I agree with Ethash being a bonus / using extra memory - but your HMC costs more
than a GPU that gives you the same bandwidth.
I've never been able to find any reliable data on the memory bandwidth / efficiency utilization on gpu mining. If only 50% efficiency on memory bandwidth utilization is being achieved with gpu GDDR/HBM vs 90% on HMC or HBM w/ FPGA. That would mean the fpga could achieve hashrates +40% over gpu if the biggest limiting factor was memory bandwidth (even more if it's not). Is it even possible to measure the utilization efficiency of the memory bandwidth with gpu miner code?
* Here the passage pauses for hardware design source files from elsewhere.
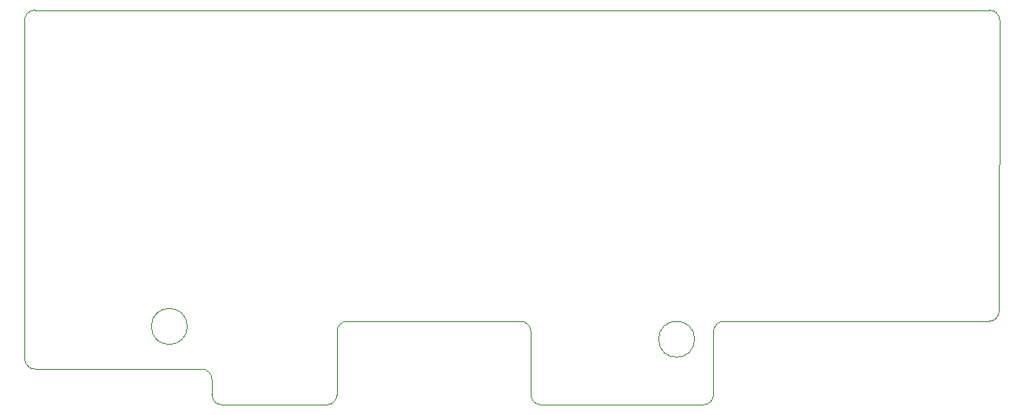
<source format=gbr>
%TF.GenerationSoftware,KiCad,Pcbnew,(5.1.10-1-10_14)*%
%TF.CreationDate,2021-07-05T16:23:30+02:00*%
%TF.ProjectId,cablebot_controller,6361626c-6562-46f7-945f-636f6e74726f,rev?*%
%TF.SameCoordinates,Original*%
%TF.FileFunction,Profile,NP*%
%FSLAX46Y46*%
G04 Gerber Fmt 4.6, Leading zero omitted, Abs format (unit mm)*
G04 Created by KiCad (PCBNEW (5.1.10-1-10_14)) date 2021-07-05 16:23:30*
%MOMM*%
%LPD*%
G01*
G04 APERTURE LIST*
%TA.AperFunction,Profile*%
%ADD10C,0.050000*%
%TD*%
G04 APERTURE END LIST*
D10*
X145800000Y-83500000D02*
G75*
G03*
X145800000Y-83500000I-1750000J0D01*
G01*
X96350000Y-82250000D02*
G75*
G03*
X96350000Y-82250000I-1750000J0D01*
G01*
X80500000Y-52400000D02*
G75*
G02*
X81500000Y-51400000I1000000J0D01*
G01*
X81500000Y-86400000D02*
G75*
G02*
X80500000Y-85400000I0J1000000D01*
G01*
X97750000Y-86400000D02*
G75*
G02*
X98750000Y-87400000I0J-1000000D01*
G01*
X99750000Y-89900000D02*
G75*
G02*
X98750000Y-88900000I0J1000000D01*
G01*
X110950000Y-88900000D02*
G75*
G02*
X109950000Y-89900000I-1000000J0D01*
G01*
X110950000Y-82750000D02*
G75*
G02*
X111950000Y-81750000I1000000J0D01*
G01*
X128850000Y-81750000D02*
G75*
G02*
X129850000Y-82750000I0J-1000000D01*
G01*
X130850000Y-89900000D02*
G75*
G02*
X129850000Y-88900000I0J1000000D01*
G01*
X147650000Y-88900000D02*
G75*
G02*
X146650000Y-89900000I-1000000J0D01*
G01*
X147650000Y-82750000D02*
G75*
G02*
X148650000Y-81750000I1000000J0D01*
G01*
X175500000Y-80750000D02*
G75*
G02*
X174500000Y-81750000I-1000000J0D01*
G01*
X174550000Y-51400000D02*
G75*
G02*
X175550000Y-52400000I0J-1000000D01*
G01*
X80500000Y-52400000D02*
X80500000Y-85400000D01*
X174550000Y-51400000D02*
X81500000Y-51400000D01*
X81500000Y-86400000D02*
X97750000Y-86400000D01*
X98750000Y-88900000D02*
X98750000Y-87400000D01*
X109950000Y-89900000D02*
X99750000Y-89900000D01*
X110950000Y-82750000D02*
X110950000Y-88900000D01*
X128850000Y-81750000D02*
X111950000Y-81750000D01*
X129850000Y-88900000D02*
X129850000Y-82750000D01*
X146650000Y-89900000D02*
X130850000Y-89900000D01*
X147650000Y-82750000D02*
X147650000Y-88900000D01*
X148800000Y-81750000D02*
X148650000Y-81750000D01*
X174500000Y-81750000D02*
X148800000Y-81750000D01*
X175550000Y-52400000D02*
X175500000Y-80750000D01*
M02*

</source>
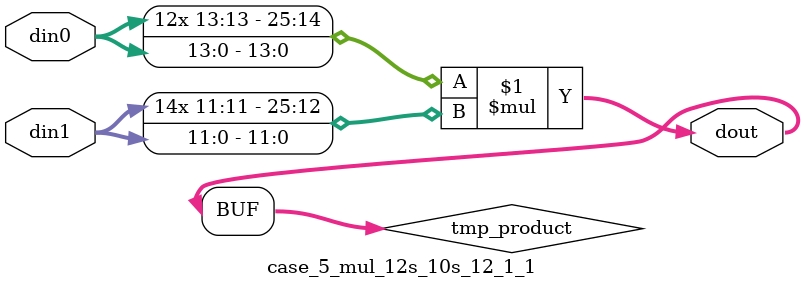
<source format=v>

`timescale 1 ns / 1 ps

 module case_5_mul_12s_10s_12_1_1(din0, din1, dout);
parameter ID = 1;
parameter NUM_STAGE = 0;
parameter din0_WIDTH = 14;
parameter din1_WIDTH = 12;
parameter dout_WIDTH = 26;

input [din0_WIDTH - 1 : 0] din0; 
input [din1_WIDTH - 1 : 0] din1; 
output [dout_WIDTH - 1 : 0] dout;

wire signed [dout_WIDTH - 1 : 0] tmp_product;



























assign tmp_product = $signed(din0) * $signed(din1);








assign dout = tmp_product;





















endmodule

</source>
That's the one piece of information i've been missing in my hashrate estimations for algos using these memory types.
Sure, we can say a gpu is more cost effective, but it's not clear that it actually is.
Can you experts please stop blabbering and start coding! Crypto community neads you to provide viable and usable Bitstreams that is early adoptors can use. Who ever release the first solution will most likely make back your development time 6 love...
Lol, I don't code bitstreams myself

-- I've got a basic understanding best case.
Luckily since EThash is perfectly randomly distributed reads from a large set, cache effects are almost entirely negligible. That means you can almost perfectly estimate memory speed from hashrate.
Each hash takes 8192 bytes of memory access (64 * 128). So 30 MH = 228 GB/s. The 570 is advertised at 224 GB/s IO @ 1750 clock, and 30 MH is usually a 15% overclock so theoretical 256 GB/s. 89% efficinency. The rocm guys will confirm numbers up to 90% for Ethash. I dont know how it translates to other algorithms.